Texto selecionado
**********

Finalmente, é de bom tom ressaltar que os planejamentos sucessórios vêm ganhando cada vez mais importância em função do reconhecimento de que não é saudável deixar de programar a sucessão. Muitas vezes, o patrimônio familiar é complexo a ponto de compreender diversos tipos de bens e direitos, e especialmente o poder de controle de empresas familiares operacionais ou patrimoniais. Neste caso, tal como sustentado por José Henrique Longo, a prática vem demonstrando que é inviável não programar a sucessão do controle de empresas familiares, pois, do contrário, podem ser assumidas por herdeiros ou familiares sem preparo, o que significa provável ruína do negócio e do próprio patrimônio familiar[6].

O trabalho está estruturado em três capítulos.

**********

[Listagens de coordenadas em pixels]
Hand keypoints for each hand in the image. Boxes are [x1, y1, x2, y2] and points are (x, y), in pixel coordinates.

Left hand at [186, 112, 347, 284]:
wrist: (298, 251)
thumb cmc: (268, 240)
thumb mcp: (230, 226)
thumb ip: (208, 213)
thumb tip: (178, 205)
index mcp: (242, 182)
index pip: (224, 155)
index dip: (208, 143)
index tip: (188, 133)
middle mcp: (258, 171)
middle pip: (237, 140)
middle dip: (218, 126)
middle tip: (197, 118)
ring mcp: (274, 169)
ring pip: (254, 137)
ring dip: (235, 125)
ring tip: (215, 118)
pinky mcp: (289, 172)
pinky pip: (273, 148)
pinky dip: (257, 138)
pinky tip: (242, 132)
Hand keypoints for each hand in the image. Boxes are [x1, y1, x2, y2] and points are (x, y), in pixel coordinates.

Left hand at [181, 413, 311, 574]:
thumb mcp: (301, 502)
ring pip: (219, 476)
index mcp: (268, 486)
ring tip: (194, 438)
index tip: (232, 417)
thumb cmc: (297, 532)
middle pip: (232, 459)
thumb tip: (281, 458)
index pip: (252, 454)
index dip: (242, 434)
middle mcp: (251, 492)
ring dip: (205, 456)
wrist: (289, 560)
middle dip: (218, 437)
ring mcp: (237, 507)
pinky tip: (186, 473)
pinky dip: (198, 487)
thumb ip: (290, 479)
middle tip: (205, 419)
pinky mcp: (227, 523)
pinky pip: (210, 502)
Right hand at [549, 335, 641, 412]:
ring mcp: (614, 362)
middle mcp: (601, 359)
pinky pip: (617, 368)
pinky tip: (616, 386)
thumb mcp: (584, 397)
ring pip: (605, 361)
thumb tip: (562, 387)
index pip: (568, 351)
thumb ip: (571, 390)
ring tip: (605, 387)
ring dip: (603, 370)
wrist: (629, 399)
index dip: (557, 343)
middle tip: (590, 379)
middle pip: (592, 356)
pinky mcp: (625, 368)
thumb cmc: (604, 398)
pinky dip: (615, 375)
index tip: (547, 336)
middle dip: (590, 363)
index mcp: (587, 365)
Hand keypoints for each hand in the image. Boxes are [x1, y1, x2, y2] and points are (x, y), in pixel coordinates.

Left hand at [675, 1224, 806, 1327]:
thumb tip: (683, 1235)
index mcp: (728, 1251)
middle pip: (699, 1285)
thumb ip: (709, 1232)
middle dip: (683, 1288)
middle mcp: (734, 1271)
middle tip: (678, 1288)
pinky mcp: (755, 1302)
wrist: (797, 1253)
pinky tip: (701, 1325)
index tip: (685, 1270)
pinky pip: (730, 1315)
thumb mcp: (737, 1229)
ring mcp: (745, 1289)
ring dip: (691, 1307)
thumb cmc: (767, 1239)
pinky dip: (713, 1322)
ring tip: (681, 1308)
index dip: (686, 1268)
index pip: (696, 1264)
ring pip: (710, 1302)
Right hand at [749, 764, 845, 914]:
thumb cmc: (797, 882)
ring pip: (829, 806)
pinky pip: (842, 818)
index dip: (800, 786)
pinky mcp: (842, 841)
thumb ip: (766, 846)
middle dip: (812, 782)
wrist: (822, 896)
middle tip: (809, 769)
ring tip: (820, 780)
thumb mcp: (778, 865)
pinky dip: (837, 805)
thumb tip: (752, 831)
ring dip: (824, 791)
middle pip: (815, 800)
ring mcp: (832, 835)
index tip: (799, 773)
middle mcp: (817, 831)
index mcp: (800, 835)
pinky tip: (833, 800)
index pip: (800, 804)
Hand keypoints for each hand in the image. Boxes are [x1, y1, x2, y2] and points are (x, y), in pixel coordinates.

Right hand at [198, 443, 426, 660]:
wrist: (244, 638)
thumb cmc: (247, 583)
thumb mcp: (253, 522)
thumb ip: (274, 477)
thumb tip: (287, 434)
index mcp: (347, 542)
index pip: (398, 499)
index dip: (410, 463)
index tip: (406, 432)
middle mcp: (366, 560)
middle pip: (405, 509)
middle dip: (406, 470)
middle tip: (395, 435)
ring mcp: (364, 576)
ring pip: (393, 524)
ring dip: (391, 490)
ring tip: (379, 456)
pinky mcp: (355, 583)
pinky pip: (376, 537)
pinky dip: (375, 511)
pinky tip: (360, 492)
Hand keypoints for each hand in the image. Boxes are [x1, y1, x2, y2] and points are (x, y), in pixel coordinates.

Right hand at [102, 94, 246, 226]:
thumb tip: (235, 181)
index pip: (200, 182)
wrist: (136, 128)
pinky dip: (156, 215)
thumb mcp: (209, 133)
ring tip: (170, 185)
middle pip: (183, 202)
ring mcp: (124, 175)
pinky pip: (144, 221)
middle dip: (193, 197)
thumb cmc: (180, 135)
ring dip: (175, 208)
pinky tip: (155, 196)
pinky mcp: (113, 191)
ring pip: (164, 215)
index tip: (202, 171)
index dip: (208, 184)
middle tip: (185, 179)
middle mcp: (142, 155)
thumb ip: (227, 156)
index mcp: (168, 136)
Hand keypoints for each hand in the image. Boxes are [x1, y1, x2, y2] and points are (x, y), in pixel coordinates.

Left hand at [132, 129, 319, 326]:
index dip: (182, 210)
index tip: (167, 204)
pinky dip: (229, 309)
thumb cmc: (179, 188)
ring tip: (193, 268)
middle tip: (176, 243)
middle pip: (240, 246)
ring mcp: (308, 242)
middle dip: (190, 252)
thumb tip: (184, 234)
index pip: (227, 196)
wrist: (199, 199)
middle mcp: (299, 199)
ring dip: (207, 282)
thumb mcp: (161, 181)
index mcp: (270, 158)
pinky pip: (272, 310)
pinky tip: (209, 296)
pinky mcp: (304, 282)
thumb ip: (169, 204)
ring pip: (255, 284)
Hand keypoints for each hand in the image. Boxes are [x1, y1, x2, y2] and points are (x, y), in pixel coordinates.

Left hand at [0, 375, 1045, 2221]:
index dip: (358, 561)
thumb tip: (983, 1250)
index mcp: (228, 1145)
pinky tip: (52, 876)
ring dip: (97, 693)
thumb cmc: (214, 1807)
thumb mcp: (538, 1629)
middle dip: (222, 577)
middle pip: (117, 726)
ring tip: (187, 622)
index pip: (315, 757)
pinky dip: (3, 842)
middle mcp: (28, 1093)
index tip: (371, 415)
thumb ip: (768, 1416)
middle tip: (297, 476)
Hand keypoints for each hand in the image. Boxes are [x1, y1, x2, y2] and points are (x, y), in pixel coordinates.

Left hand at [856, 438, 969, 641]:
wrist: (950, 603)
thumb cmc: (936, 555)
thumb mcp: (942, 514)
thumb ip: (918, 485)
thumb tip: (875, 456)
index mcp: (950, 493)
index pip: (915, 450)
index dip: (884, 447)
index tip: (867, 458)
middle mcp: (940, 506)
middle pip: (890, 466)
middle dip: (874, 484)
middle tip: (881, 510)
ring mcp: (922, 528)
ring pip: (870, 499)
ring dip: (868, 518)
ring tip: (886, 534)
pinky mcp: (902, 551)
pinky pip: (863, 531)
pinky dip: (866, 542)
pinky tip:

**********

Objetivo da tarefa
Reproduza, sem nenhuma alteração, o trecho do texto sobre planejamento sucessório que começa nas palavras "Finalmente, é de" e termina em "em três capítulos.".

Exercício resolvido
Finalmente, é de bom tom ressaltar que os planejamentos sucessórios vêm ganhando cada vez mais importância em função do reconhecimento de que não é saudável deixar de programar a sucessão. Muitas vezes, o patrimônio familiar é complexo a ponto de compreender diversos tipos de bens e direitos, e especialmente o poder de controle de empresas familiares operacionais ou patrimoniais. Neste caso, tal como sustentado por José Henrique Longo, a prática vem demonstrando que é inviável não programar a sucessão do controle de empresas familiares, pois, do contrário, podem ser assumidas por herdeiros ou familiares sem preparo, o que significa provável ruína do negócio e do próprio patrimônio familiar[6].

O trabalho está estruturado em três capítulos.